Je me suis positionné à plusieurs reprises sur le sous-titrage des oeuvres audiovisuelles (ici) et notamment à travers des questions écrites (à retrouver ici et ici et ici).

L’apprentissage des langues vivantes étrangères : une priorité pour la réforme du collège

collegiens_1989183Dans le cadre d’une question écrite, j’avais interrogé le Ministère de l’Education nationale sur la revalorisation du plurilinguisme dans le cursus scolaire afin de susciter un intérêt pour les langues étrangères dés le plus jeune âge. Le Ministère de l’Education Nationale a répondu à mes sollicitations sur le sujet et a rappelé que « l’amélioration des compétences en langues vivantes étrangères des élèves français est l’une des priorités essentielles de la Ministre ». En effet, Madame Najat Vallaud-Belkacem a récemment présenté les grands axes de la réforme du collège programmée pour la rentrée 2016. Parmi les grands axes de la réforme figure l’amélioration des compétences en langues vivantes étrangères pour les élèves français. Plusieurs mesures seront mises en place :

  • une première langue vivante sera enseignée dès le CP. Sur l’ensemble de la scolarité obligatoire, l’élève aura donc un suivi régulier de l’apprentissage de la langue vivante 1, ce qui favorisera fortement la progression ;
  • l’apprentissage d’une seconde langue vivante sera mise en place dès la classe de 5ème et tous les élèves suivront 54 heures de plus de langue vivante 2 au cours de leur scolarité au collège ;
  • une diversité linguistique renforcée en garantissant la continuité de l’apprentissage d’une langue vivante autre que l’anglais entre l’enseignement du premier degré (école élémentaire) et l’enseignement du second degré (collège et lycée) : les élèves qui ont bénéficié de l’enseignement d’une autre langue vivante que l’anglais pendant la scolarité dans le premier degré pourront continuer à suivre l’enseignement de cette langue dès la classe de sixième dans le cadre des classes bi-langues.

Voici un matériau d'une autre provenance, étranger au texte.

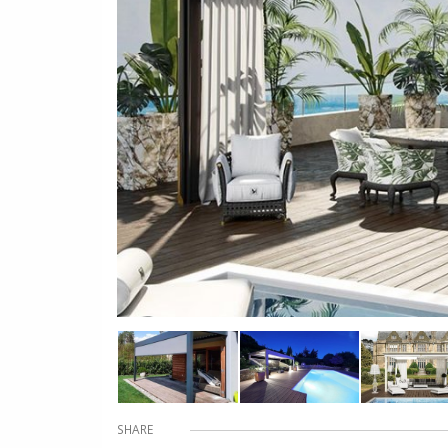
SHARE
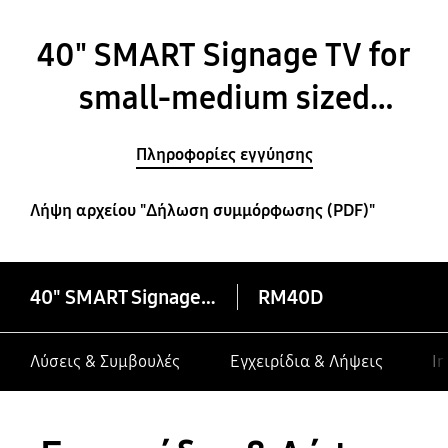
40" SMART Signage TV for
small-medium sized
businesses
Πληροφορίες εγγύησης
Λήψη αρχείου "Δήλωση συμμόρφωσης (PDF)"
40" SMART Signage TV for small-medium sized businesses
RM40D
Λύσεις & Συμβουλές
Εγχειρίδια & Λήψεις
In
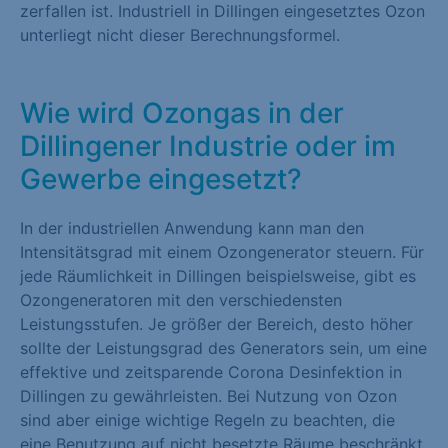
zerfallen ist. Industriell in Dillingen eingesetztes Ozon
unterliegt nicht dieser Berechnungsformel.
Wie wird Ozongas in der
Dillingener Industrie oder im
Gewerbe eingesetzt?
In der industriellen Anwendung kann man den
Intensitätsgrad mit einem Ozongenerator steuern. Für
jede Räumlichkeit in Dillingen beispielsweise, gibt es
Ozongeneratoren mit den verschiedensten
Leistungsstufen. Je größer der Bereich, desto höher
sollte der Leistungsgrad des Generators sein, um eine
effektive und zeitsparende Corona Desinfektion in
Dillingen zu gewährleisten. Bei Nutzung von Ozon
sind aber einige wichtige Regeln zu beachten, die
eine Benutzung auf nicht besetzte Räume beschränkt.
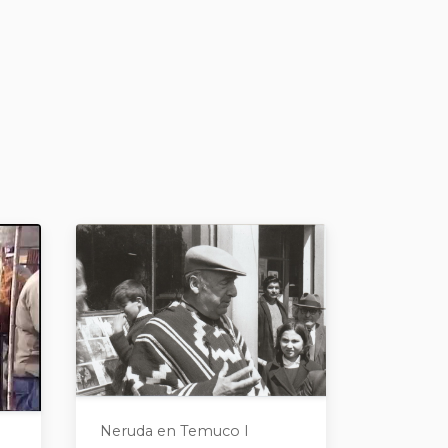
Neruda en Temuco I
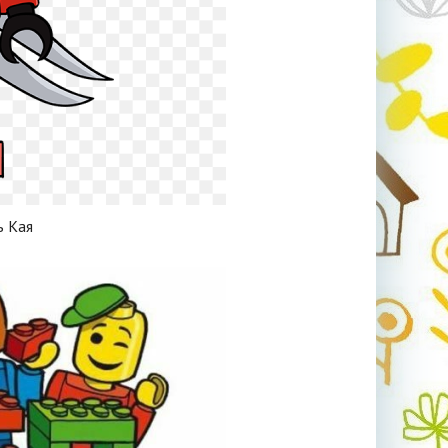
ь Кая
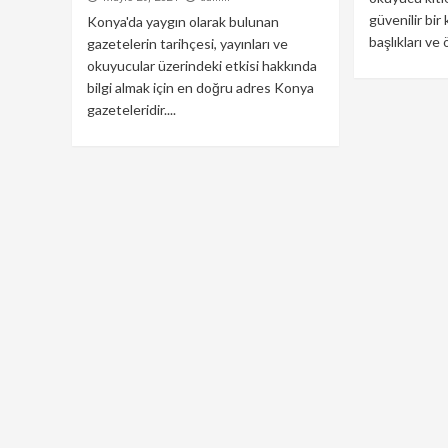
güvenilir bir
Konya'da yaygın olarak bulunan
başlıkları ve ö
gazetelerin tarihçesi, yayınları ve
okuyucular üzerindeki etkisi hakkında
bilgi almak için en doğru adres Konya
gazeteleridir....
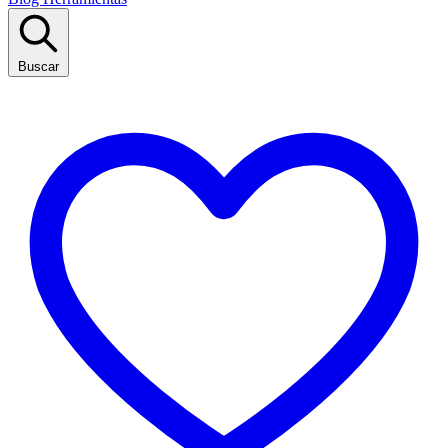
Buscar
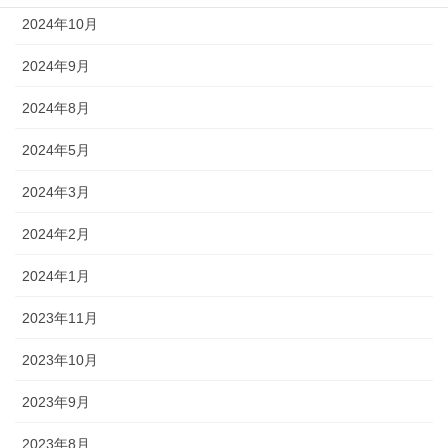
2024年10月
2024年9月
2024年8月
2024年5月
2024年3月
2024年2月
2024年1月
2023年11月
2023年10月
2023年9月
2023年8月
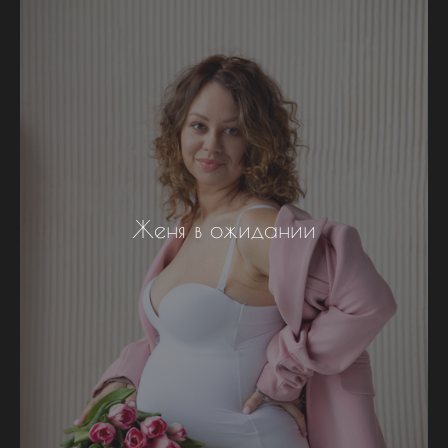
Женя в ожидании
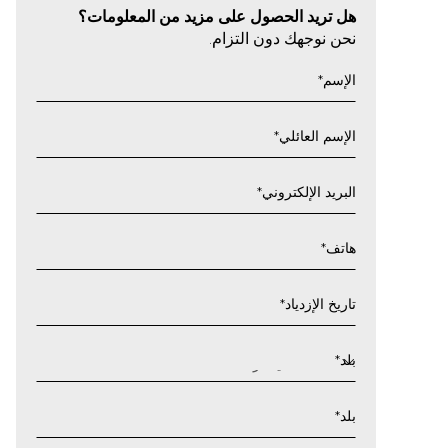
هل تريد الحصول على مزيد من المعلومات؟
نحن نوجهك دون التزام.
الإسم
*
الإسم العائلي
*
البريد الإلكتروني
*
هاتف
*
تاريخ الإزدياد
*
يوم
شرطة
بلد
*
مائلة
شهر
بلد
*
شرطة
مائلة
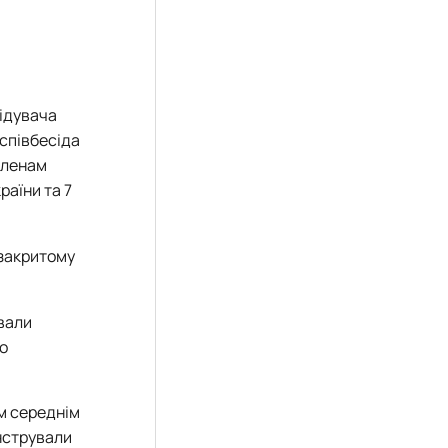
відувача
 співбесіда
членам
раїни та 7
закритому
вали
до
им середнім
онстрували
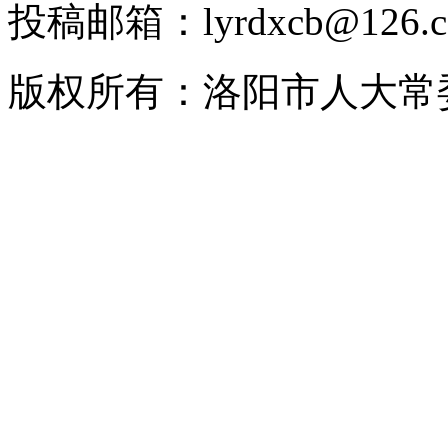
投稿邮箱：lyrdxcb@12
版权所有：洛阳市人大常委会 2008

Pour contribuer à la diversité linguistique, une nouvelle carte des langues sera établie et des postes de professeurs habilités à enseigner une autre langue que l’anglais dans les écoles seront développés ;
  • au cours du cycle 4 (5ème, 4ème, 3ème), certains enseignements pratiques interdisciplinaires seront enseignés en langues vivantes étrangères afin de proposer à tous les élèves des dispositions réservées jusqu’à présent à une minorité d’élèves dans le cadre des sections européennes ;
  • le renforcement de l’apprentissage de l’allemand avec une augmentation du nombre de postes offerts au recrutement en allemand : à la session 2013, 394 postes ont été offerts au recrutement en allemand contre 514 postes à la session 2015.

Pour retrouver l’ensemble des dispositions prises pour améliorer les compétences des élèves français en langues vivantes étrangères, cliquez ici. Je me réjouis de l’ensemble de ces dispositions qui visent à favoriser l’ouverture au monde de nos enfants car « apprendre une langue vivante étrangère, c’est aussi apprendre une culture ».

Enseignement de l’arabe en France.

J’ai posé une question écrite concernant l’enseignement de l’arabe en France. Retrouvez ma question sur le site de l’Assemblée Nationale.

M. Christophe Premat alerte M. le ministre de l’éducation nationale, de l’enseignement supérieur et de la recherche sur le faible nombre d’enseignants d’arabe dans notre pays et sur les conséquences de la fermeture du CAPES d’arabe. Le nombre d’enseignants d’arabe est passé de 218 en 2010-2011 à 197 en 2012-2013 et à 187 aujourd’hui, en raison de la faiblesse des recrutements aux concours (2 postes à l’agrégation et fermeture du CAPES cette année) et des départs à la retraite d’enseignants très souvent TZR – dont le renouvellement n’est pas clairement comptabilisé. On a donc assisté à une baisse d’environ 14 % en quatre ans. Les élèves dans la même période sont passés de plus de 7 000 à plus de 9 000, ce qui correspond à une augmentation de 28 %. On estime à 50 000 le nombre d’élèves dans le primaire suivant des cours d’arabe. De plus le salon Expolangues de 2011 avait affirmé la nécessité de renforcer l’enseignement de cette langue internationale afin de créer davantage de liens dans la zone euroméditerranéenne. Il aimerait savoir s’il compte lutter contre ce déclin et proposer davantage de perspectives à l’enseignement de l’arabe dans notre pays.